Solved – How to evaluate results of linear regression

linear modelregression

I have a linear regression problem. In short, I have a dataset, I divided it into two subsets. One subset is used to find the linear regression (training subset), another is used to evaluate it (evaluation subset). My question is how to evaluate the result of this linear regression after applying it to the evaluation subset of data?

Here are the details:

In the training subset, I do linear regression: $y = ax + b$, where $y$ is groundtruth (also known as target), $x$ is an independent variable. Then I found $a$ and $b$. ($x$ and $y$ are given in the training subset).

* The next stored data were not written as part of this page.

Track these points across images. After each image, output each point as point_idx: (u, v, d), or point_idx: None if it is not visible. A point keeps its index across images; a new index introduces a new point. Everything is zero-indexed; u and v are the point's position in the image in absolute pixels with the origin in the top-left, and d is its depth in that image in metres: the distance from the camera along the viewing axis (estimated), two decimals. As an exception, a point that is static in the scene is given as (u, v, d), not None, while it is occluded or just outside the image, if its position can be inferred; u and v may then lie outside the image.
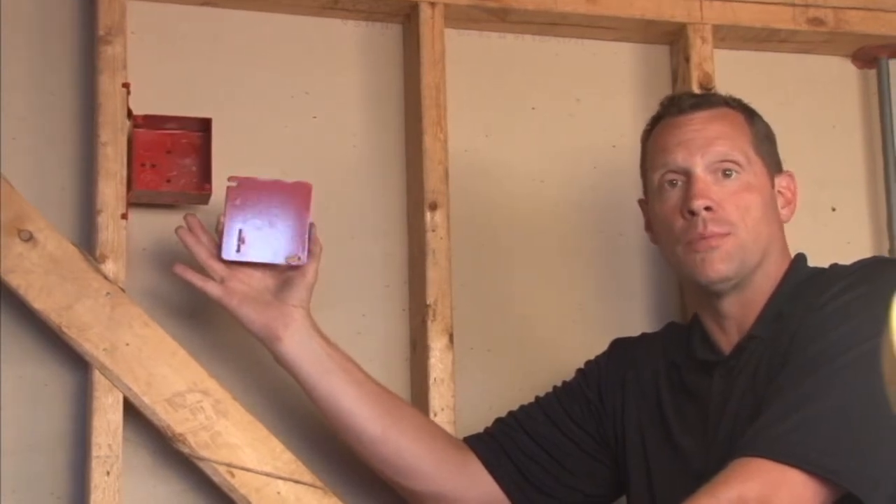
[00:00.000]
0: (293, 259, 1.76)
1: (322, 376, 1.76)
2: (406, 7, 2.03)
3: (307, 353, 1.76)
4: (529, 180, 2.10)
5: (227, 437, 1.81)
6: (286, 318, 1.75)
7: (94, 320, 1.80)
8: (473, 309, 2.02)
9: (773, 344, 1.66)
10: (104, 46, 1.87)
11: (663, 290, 2.11)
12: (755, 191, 1.72)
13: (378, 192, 2.03)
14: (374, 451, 1.79)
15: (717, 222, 1.70)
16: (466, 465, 1.82)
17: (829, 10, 2.16)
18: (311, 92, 2.03)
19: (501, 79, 2.12)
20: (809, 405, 1.54)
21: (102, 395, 1.79)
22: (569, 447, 1.83)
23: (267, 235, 1.76)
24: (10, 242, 1.79)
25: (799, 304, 1.67)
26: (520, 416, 1.86)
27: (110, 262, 1.82)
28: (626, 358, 1.85)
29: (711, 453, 1.66)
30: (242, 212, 1.76)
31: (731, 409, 1.67)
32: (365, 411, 1.77)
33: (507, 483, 1.82)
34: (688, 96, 1.84)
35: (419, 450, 1.79)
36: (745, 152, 1.73)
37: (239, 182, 1.77)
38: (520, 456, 1.83)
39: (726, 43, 2.16)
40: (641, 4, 2.11)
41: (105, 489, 1.77)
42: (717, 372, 1.71)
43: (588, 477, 1.84)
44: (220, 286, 1.76)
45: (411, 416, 1.82)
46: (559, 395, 1.87)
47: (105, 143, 1.85)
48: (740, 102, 1.79)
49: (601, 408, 1.83)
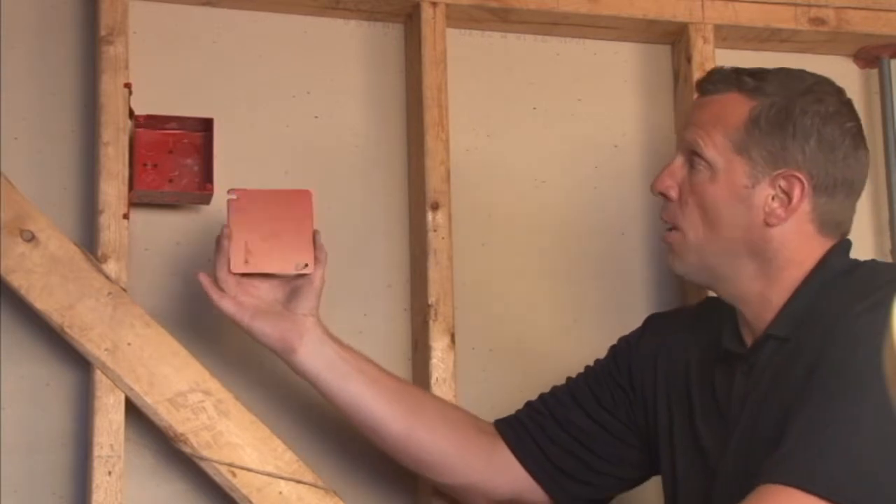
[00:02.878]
0: (301, 267, 1.75)
1: (339, 382, 1.76)
2: (408, 7, 2.03)
3: (323, 360, 1.75)
4: (531, 180, 2.10)
5: (228, 437, 1.81)
6: (300, 329, 1.74)
7: (96, 320, 1.80)
8: (475, 309, 2.02)
9: (800, 347, 1.59)
10: (106, 46, 1.87)
11: (664, 290, 2.11)
12: (722, 186, 1.64)
13: (380, 191, 2.03)
14: (399, 449, 1.80)
15: (669, 212, 1.69)
16: (493, 453, 1.81)
17: (831, 10, 2.16)
18: (313, 92, 2.03)
19: (503, 79, 2.12)
20: (839, 432, 1.48)
21: (104, 395, 1.79)
22: (599, 433, 1.81)
23: (273, 246, 1.75)
24: (12, 242, 1.79)
25: (832, 305, 1.59)
26: (549, 402, 1.84)
27: (112, 261, 1.82)
28: (660, 335, 1.82)
29: (727, 453, 1.64)
30: (247, 224, 1.75)
31: (750, 411, 1.63)
32: (386, 411, 1.77)
33: (536, 470, 1.81)
34: (710, 74, 1.73)
35: (443, 443, 1.79)
36: (719, 145, 1.64)
37: (239, 195, 1.76)
38: (548, 444, 1.81)
39: (728, 43, 2.15)
40: (643, 4, 2.11)
41: (107, 489, 1.77)
42: (738, 369, 1.66)
43: (620, 462, 1.82)
44: (233, 303, 1.74)
45: (434, 408, 1.82)
46: (589, 379, 1.84)
47: (107, 143, 1.85)
48: (758, 87, 1.66)
49: (631, 392, 1.81)
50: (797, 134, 1.64)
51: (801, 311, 1.63)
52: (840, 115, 1.67)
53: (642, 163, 2.14)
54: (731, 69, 1.71)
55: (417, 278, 1.98)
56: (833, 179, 1.65)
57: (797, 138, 1.64)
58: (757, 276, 1.66)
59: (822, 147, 1.64)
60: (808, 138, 1.64)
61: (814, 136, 1.64)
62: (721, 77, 1.70)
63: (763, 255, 1.65)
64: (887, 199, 2.20)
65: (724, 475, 1.64)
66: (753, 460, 1.56)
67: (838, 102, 1.68)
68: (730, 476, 1.62)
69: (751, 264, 1.66)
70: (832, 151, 1.65)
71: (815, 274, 1.65)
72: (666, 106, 2.16)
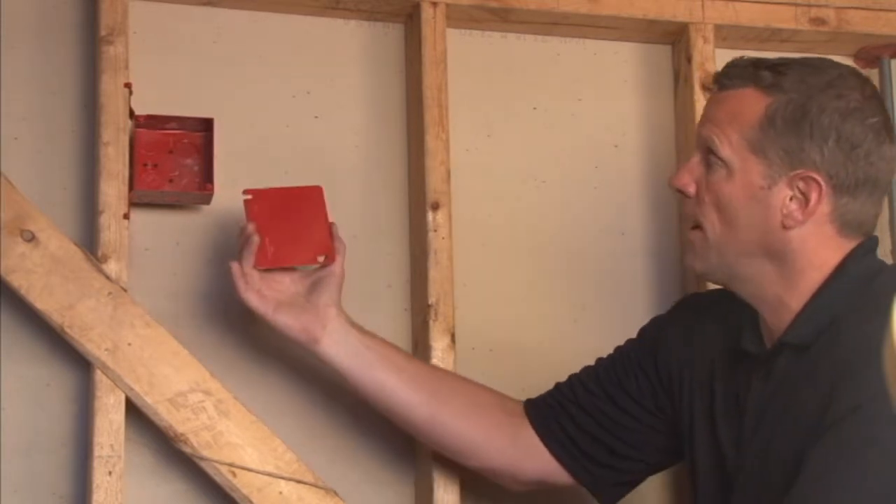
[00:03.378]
0: (322, 259, 1.78)
1: (364, 371, 1.78)
2: (408, 7, 2.03)
3: (346, 349, 1.77)
4: (531, 180, 2.10)
5: (229, 437, 1.81)
6: (322, 320, 1.76)
7: (96, 320, 1.80)
8: (475, 309, 2.01)
9: (817, 366, 1.55)
10: (106, 46, 1.87)
11: (665, 290, 2.10)
12: (738, 186, 1.61)
13: (380, 191, 2.03)
14: (425, 434, 1.82)
15: (688, 208, 1.67)
16: (519, 436, 1.82)
17: (831, 10, 2.16)
18: (313, 92, 2.03)
19: (503, 78, 2.12)
20: (846, 486, 1.45)
21: (104, 396, 1.79)
22: (626, 420, 1.80)
23: (293, 241, 1.79)
24: (12, 242, 1.79)
25: (850, 324, 1.54)
26: (577, 387, 1.83)
27: (112, 262, 1.82)
28: (692, 318, 1.79)
29: (745, 459, 1.61)
30: (265, 222, 1.78)
31: (769, 419, 1.59)
32: (411, 398, 1.79)
33: (562, 455, 1.81)
34: (728, 67, 1.67)
35: (469, 428, 1.80)
36: (735, 143, 1.60)
37: (254, 195, 1.79)
38: (574, 429, 1.81)
39: (728, 42, 2.15)
40: (643, 4, 2.10)
41: (107, 489, 1.77)
42: (755, 374, 1.63)
43: (647, 448, 1.81)
44: (258, 296, 1.76)
45: (459, 392, 1.83)
46: (617, 365, 1.82)
47: (107, 143, 1.85)
48: (775, 83, 1.61)
49: (657, 379, 1.78)
50: (815, 133, 1.58)
51: (820, 319, 1.58)
52: (861, 111, 1.60)
53: (642, 163, 2.14)
54: (749, 61, 1.65)
55: (417, 278, 1.98)
56: (854, 179, 1.59)
57: (815, 138, 1.58)
58: (775, 279, 1.62)
59: (842, 146, 1.58)
60: (826, 138, 1.58)
61: (832, 136, 1.58)
62: (738, 71, 1.64)
63: (781, 258, 1.61)
64: (887, 199, 2.20)
65: (740, 491, 1.62)
66: (768, 483, 1.55)
67: (860, 97, 1.61)
68: (747, 494, 1.61)
69: (769, 266, 1.62)
70: (853, 150, 1.59)
71: (833, 279, 1.60)
72: (666, 106, 2.16)
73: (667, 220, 2.12)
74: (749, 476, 1.61)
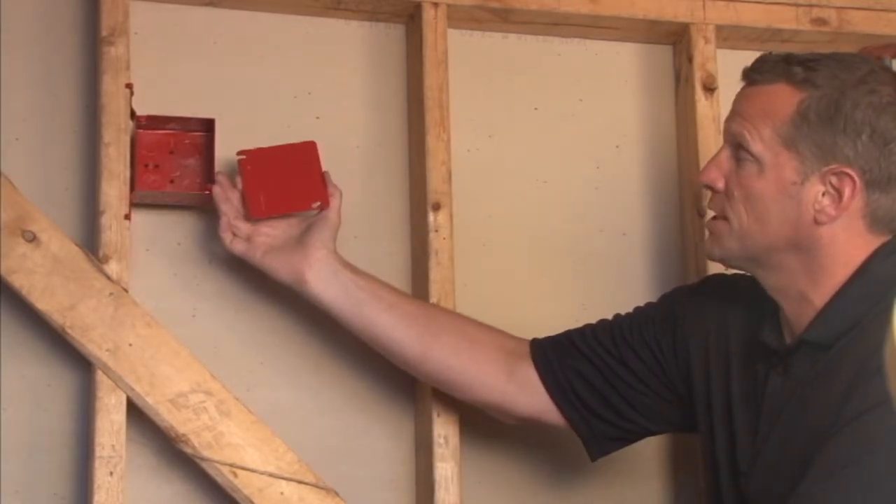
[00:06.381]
0: (316, 204, 1.83)
1: (354, 309, 1.80)
2: (409, 7, 2.03)
3: (335, 288, 1.80)
4: (532, 180, 2.10)
5: (230, 438, 1.81)
6: (310, 260, 1.80)
7: (98, 321, 1.80)
8: (476, 309, 2.01)
9: (836, 371, 1.54)
10: (107, 47, 1.87)
11: (666, 290, 2.10)
12: (769, 181, 1.60)
13: (381, 192, 2.03)
14: (419, 370, 1.84)
15: (716, 203, 1.66)
16: (516, 373, 1.82)
17: (833, 10, 2.16)
18: (314, 92, 2.03)
19: (504, 79, 2.12)
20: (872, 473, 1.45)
21: (105, 396, 1.79)
22: (635, 384, 1.78)
23: (286, 190, 1.83)
24: (14, 243, 1.79)
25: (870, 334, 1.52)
26: (589, 340, 1.82)
27: (113, 262, 1.82)
28: (714, 297, 1.78)
29: (760, 455, 1.61)
30: (259, 177, 1.82)
31: (788, 416, 1.59)
32: (403, 335, 1.80)
33: (562, 401, 1.80)
34: (758, 62, 1.67)
35: (461, 363, 1.81)
36: (767, 139, 1.60)
37: (248, 154, 1.83)
38: (579, 383, 1.80)
39: (729, 43, 2.15)
40: (644, 5, 2.10)
41: (108, 489, 1.77)
42: (775, 368, 1.62)
43: (653, 414, 1.80)
44: (245, 243, 1.81)
45: (452, 328, 1.84)
46: (634, 329, 1.80)
47: (108, 144, 1.85)
48: (807, 78, 1.60)
49: (672, 353, 1.77)
50: (848, 128, 1.57)
51: (841, 320, 1.58)
52: (894, 106, 1.59)
53: (644, 163, 2.14)
54: (780, 56, 1.64)
55: (419, 279, 1.98)
56: (888, 174, 1.58)
57: (848, 133, 1.57)
58: (800, 274, 1.61)
59: (876, 141, 1.58)
60: (860, 133, 1.57)
61: (866, 130, 1.57)
62: (769, 66, 1.63)
63: (810, 253, 1.60)
64: (889, 199, 2.20)
65: (755, 490, 1.62)
66: (782, 475, 1.55)
67: (893, 92, 1.60)
68: (760, 493, 1.61)
69: (795, 260, 1.61)
70: (886, 145, 1.58)
71: (858, 277, 1.59)
72: (667, 106, 2.16)
73: (668, 220, 2.12)
74: (765, 470, 1.60)
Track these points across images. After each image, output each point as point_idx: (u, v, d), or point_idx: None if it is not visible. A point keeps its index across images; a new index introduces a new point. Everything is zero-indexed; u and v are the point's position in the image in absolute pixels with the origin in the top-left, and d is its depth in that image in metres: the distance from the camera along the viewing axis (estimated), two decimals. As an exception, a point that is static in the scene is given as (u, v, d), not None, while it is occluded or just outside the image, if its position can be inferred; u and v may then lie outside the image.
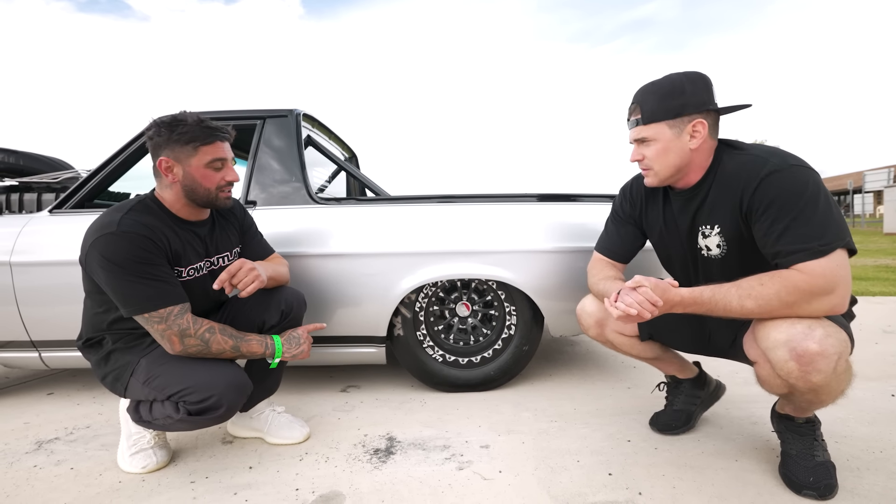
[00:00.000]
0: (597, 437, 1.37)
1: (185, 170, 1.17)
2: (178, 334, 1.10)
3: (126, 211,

Now, using $a$ and $b$ found above from the training subset, apply them to the evaluation subset, I found $y' = ax' + b$. In other words, these $y'$ are found from linear regression with $x'$. Now, in addition to $y'$, I also have $y$ from the evaluation set. How do I evaluate my result (how much $y'$ differ from $y$)? Any general mathematical model to do that? It needs to be some sort of math model/formula. I can think of different ways to do it, but they are all kinda ad-hoc or simple, but this is for a scientific work, so things that sound ad-hoc cannot be used here, unfortunately.

Any idea?

Best Answer

I'd agree with @Octern that one rarely sees people using train/test splits (or even things like cross-validation) for linear models. Overfitting is (almost) certainly not an issue with a very simple model like this one.

If you wanted to get a sense for your model's "quality", you may want to report confidence intervals (or their Bayesian equivalents) around your regression coefficients. There are several ways to do this. If you know/can assume that your errors are normally distributed, there's a simple formula (and most popular data analysis packages will give you these values). Another popular alternative is to compute them through resampling (e.g., bootstrapping or jackknifing), which makes fewer assumptions about the distribution of errors. In either case, I'd use the complete data set for the computation.